元々不良染みた行動をよくしていた奴だったが、本気で不良になろうとは思っていなかったはず。
なのに当てつけのように変わった。
ーー私のせい、何だろうけどねーー
私だって人間だ。
何も感じないわけではない。
後から考えればあの時の事はもっとうまくやれただろって、思う。
だけど彼に近づきたくはない。
瀬奈が、泉が関係していそうな気がしてならないから。
正直、今の状況は詰んでいる。
「どうした?そんな思いつめた顔して」
明枝が私の表情の変化に気付いて声をかけてくる。
相変わらずなんちゅう格好しているのやら(笑)
今日は準備だからとジャージに着替えているけど、背中にはでっかくうさちゃんマークがプリントされている。
先生は何も言わないのか?
案外この高校はそこら辺に弱くて…面白ければ大体許されるようなんだよね(笑)
最近は驚きより毎日の楽しみになってきた(笑)
しかしそこまでの天然ボーイ君ですら気付くほど私は思いつめた顔をしていたと言うのだろうか。
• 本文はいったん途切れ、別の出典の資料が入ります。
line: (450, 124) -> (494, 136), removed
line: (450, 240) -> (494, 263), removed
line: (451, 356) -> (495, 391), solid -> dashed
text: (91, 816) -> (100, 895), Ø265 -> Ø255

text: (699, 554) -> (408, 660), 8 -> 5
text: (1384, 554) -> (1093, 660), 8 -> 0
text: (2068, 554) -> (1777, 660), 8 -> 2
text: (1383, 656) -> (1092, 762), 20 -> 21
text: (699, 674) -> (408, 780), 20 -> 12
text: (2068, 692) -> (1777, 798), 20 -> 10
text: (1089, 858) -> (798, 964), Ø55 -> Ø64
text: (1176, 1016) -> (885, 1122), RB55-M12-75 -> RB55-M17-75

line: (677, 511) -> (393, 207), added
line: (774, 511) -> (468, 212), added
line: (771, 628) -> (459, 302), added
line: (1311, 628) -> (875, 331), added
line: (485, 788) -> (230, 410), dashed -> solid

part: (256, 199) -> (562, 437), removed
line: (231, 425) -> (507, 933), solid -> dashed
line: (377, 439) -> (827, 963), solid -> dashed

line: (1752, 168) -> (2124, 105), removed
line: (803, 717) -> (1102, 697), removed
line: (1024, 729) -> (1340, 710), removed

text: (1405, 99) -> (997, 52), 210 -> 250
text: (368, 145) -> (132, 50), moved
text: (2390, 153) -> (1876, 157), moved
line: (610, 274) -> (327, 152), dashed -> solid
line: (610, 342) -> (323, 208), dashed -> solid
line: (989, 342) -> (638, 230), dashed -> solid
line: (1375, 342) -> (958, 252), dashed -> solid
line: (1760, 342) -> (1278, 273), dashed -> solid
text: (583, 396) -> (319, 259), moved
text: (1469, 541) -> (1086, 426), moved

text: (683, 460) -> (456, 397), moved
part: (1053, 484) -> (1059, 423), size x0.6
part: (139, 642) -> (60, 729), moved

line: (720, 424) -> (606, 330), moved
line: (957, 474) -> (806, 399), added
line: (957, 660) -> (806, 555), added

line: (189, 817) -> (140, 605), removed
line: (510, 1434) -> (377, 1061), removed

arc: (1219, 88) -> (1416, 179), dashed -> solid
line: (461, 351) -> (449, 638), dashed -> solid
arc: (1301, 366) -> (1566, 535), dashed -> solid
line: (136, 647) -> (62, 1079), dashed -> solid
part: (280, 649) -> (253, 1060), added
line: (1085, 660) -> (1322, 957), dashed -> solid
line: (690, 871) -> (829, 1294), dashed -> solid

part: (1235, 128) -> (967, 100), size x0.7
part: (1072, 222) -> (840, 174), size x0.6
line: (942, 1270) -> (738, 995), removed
最近はさらにポーカーフェイスを心掛けていると言うのに。
そんなことを思って疑問を口にしようとした時。
「なん「なんてな(笑)俺には全く表情が読めないんだ~!!」
……………。
一瞬の驚き返せえええええ!!!!
しかも久々に遮られたし!!
まあこの場合好都合だけど!!!
何なのさあああああ全くううううう!!
そしてなんかちょっとムカッと来たのでちょこっと反撃。
明枝の脳天にズビシッとチョップ(ちょい本気)を食らわせた。
「あいたっ!!?」
ま、あの筋肉マッチョの事だから別に怪我の内には入らんでしょ。
精々たん瘤になるくらい(笑)
何が起こったのかわからないような表情をしながら私を凝視してきたが、私は気にせずその場を立ち去った。
まあ、最近明枝と咲は前にも増して仲いいし。
ちょっとは手加減しといたからね、訴えられることはないだろう!
それからしばらく黙々と飾り作りの作業をした。
その時明枝が、ホッとしたような表情をしていたことに、私は気が付かなかった。